When Abu Bakarr Bah’s academic interests turned toward issues of democracy and peacebuilding almost two decades ago, he didn’t foresee how quickly these studies, which are closely related now to issues of terrorism and refugees, would be at the forefront of international interest.
Flash forward about 20 years, and Bah is an associate professor of sociology at NIU and an author of “Breakdown and Reconstitution: Democracy, the Nation-State, and Ethnicity in Nigeria,” editor-in-chief of African Conflict and Peacebuilding Review and most recently, editor of a book titled, “International Security and Peacebuilding: Africa, the Middle East, and Europe.”
His newest book, published earlier this year by Indiana University Press, focuses on how today’s wars, including the war on terrorism, have threatened international, regional, and individual security and sparked the ongoing refugee crisis.
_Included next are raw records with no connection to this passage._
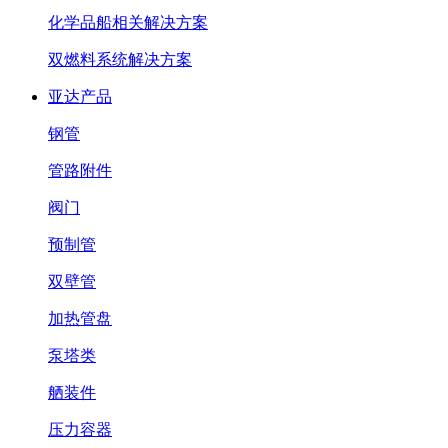
化学品船相关解决方案
双燃料系统解决方案
亚达产品
钢管
管路附件
阀门
预制管
双壁管
加热管盘
泵塔类
舾装件
压力容器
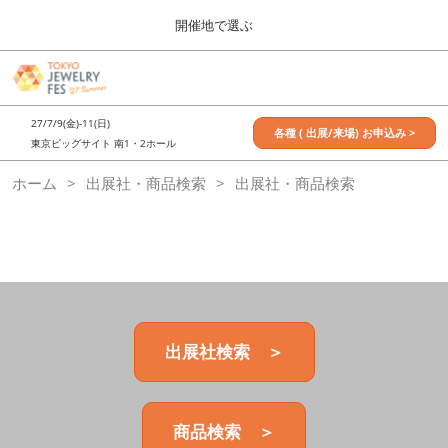
Press
ス
開催地で選ぶ
Escape
キ
to
ッ
close
7月_TOKYO JEWELRY FES
グ
プ
the
ロ
2027年07月09日
し
ー
menu.
東京ビッグサイト / Tokyo Big Sight, Japan
27/7/9(金)-11(日)
バ
各種 ( 出展/来場) お申込み >
て
東京ビッグサイト 南1・2ホール
ル
進
ナ
11月_OSAKA JEWELRY FES
ホーム
出展社・商品検索
ビ
出展社・商品検索
む
2026年11月21日
ゲ
大阪南港ATCホール/ATC HALL
ー
シ
ョ
ン
を
折
り
た
出展社検索 ＞
た
む
商品検索 ＞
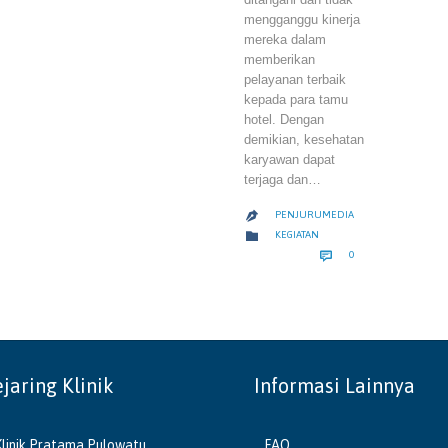
mengganggu kinerja
mereka dalam
memberikan
pelayanan terbaik
kepada para tamu
hotel. Dengan
demikian, kesehatan
karyawan dapat
terjaga dan…
PENJURUMEDIA

CATEGORY

KEGIATAN
COMMENTS

0
ejaring Klinik
Informasi Lainnya
Klinik Pratama Pulowatu
FAQ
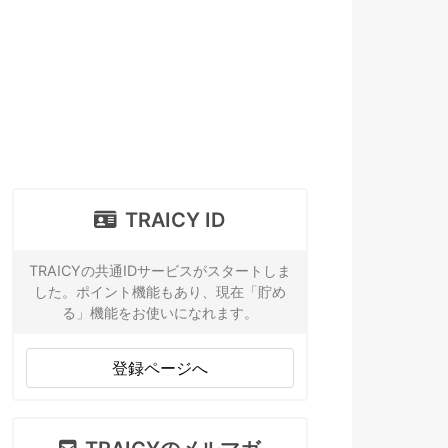
TRAICY ID
TRAICYの共通IDサービスがスタートしま
した。ポイント機能もあり、現在「貯め
る」機能をお使いになれます。
登録ページへ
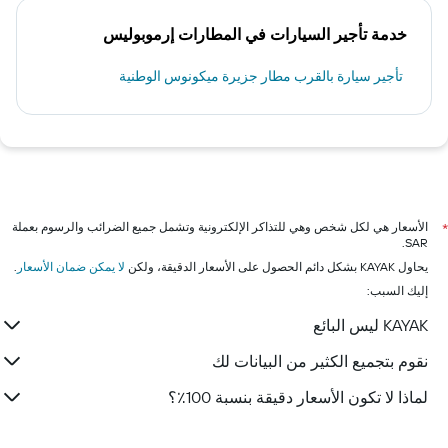
خدمة تأجير السيارات في المطارات إرموبوليس
تأجير سيارة بالقرب مطار جزيرة ميكونوس الوطنية
الأسعار هي لكل شخص وهي للتذاكر الإلكترونية وتشمل جميع الضرائب والرسوم بعملة
*
SAR.
يحاول KAYAK بشكل دائم الحصول على الأسعار الدقيقة، ولكن
لا يمكن ضمان الأسعار
.
إليك السبب:
KAYAK ليس البائع
نقوم بتجميع الكثير من البيانات لك
لماذا لا تكون الأسعار دقيقة بنسبة 100٪؟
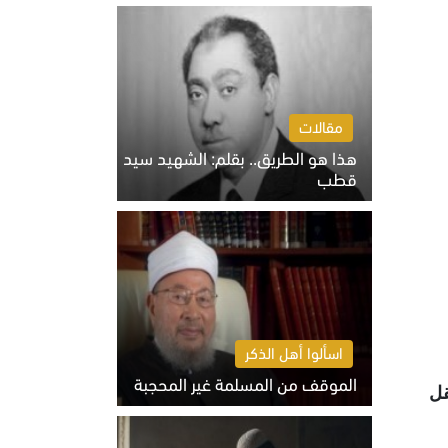
الخميس 6 أغسطس 2026 10:27 ص
مقالات
هذا هو الطريق.. بقلم: الشهيد سيد
قطب
الخميس 6 أغسطس 2026 10:52 ص
اسألوا أهل الذكر
الموقف من المسلمة غير المحجبة
قل
الخميس 6 أغسطس 2026 10:45 ص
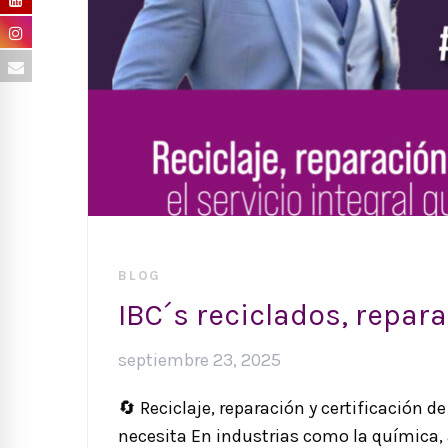
BLOG
IBC´s reciclados, repara
septiembre 23, 2025
🔄 Reciclaje, reparación y certificación de
necesita En industrias como la química,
The book — comprised of essays on international humanitarian interventions by an international group of contributors — focuses on how efforts to build liberal democracies are carried out in failing states in Africa, the Middle East and Europe.
Bah has taught at NIU since 2003 and holds a Ph.D. and M.A. in sociology from the New School for Social Research, New York, NY. He also has a Diploma of Higher Education (M.A. equivalent) in sociology from Sophia University, in Bulgaria.
Bah said that as he pursued doctoral work, he became increasingly interested in issues of democracy and continues to write about it.
“Many African countries are multi-ethnic. I studied Nigeria. Most of it was looking at the challenges that ethnic diversity poses to having a multi-party system. People don’t understand that if everything becomes tribal, then democracy doesn’t work well.”
Bah initially focused his research on Nigeria because the country has a long history of issues regarding multi-ethnic groups and the pursuit of democratic government.
He said that around 2005, he became interested in civil wars as they related to democracy and the international interventions happening in Africa. He noted that the civil wars have been on-going since in the 1990s.
“Many [civil wars] required international intervention, and so a newer focus of my interest has been on the involvement of international communities in building peace and building democracy in countries that are war-torn,” he said.
Bah said that the question of how international intervention deals with building democratic states where there is a lot of multiethnic diversity is a focus of his most recent book, “International Security and Peacebuilding: Africa, the Middle East, and Europe.”
His studies also help to understand issues that breed terrorism. “When society doesn’t have a system of governance that deals with ethnic, regional and religious diversity, it fuels feelings of so much injustice,” he said. “The recipe for conflict always lies there.”
Bah said these days, he occasionally teaches courses on immigration and how it is directly related to international security.
“Most of these issues are of interest to students right now,” he said. “I try to help students understand that sociological theories, ideas and concepts have applications that affect their lives in ways they are unaware of. People see more and more of how all these international issues directly relate to the things they do here in changes in government policy.”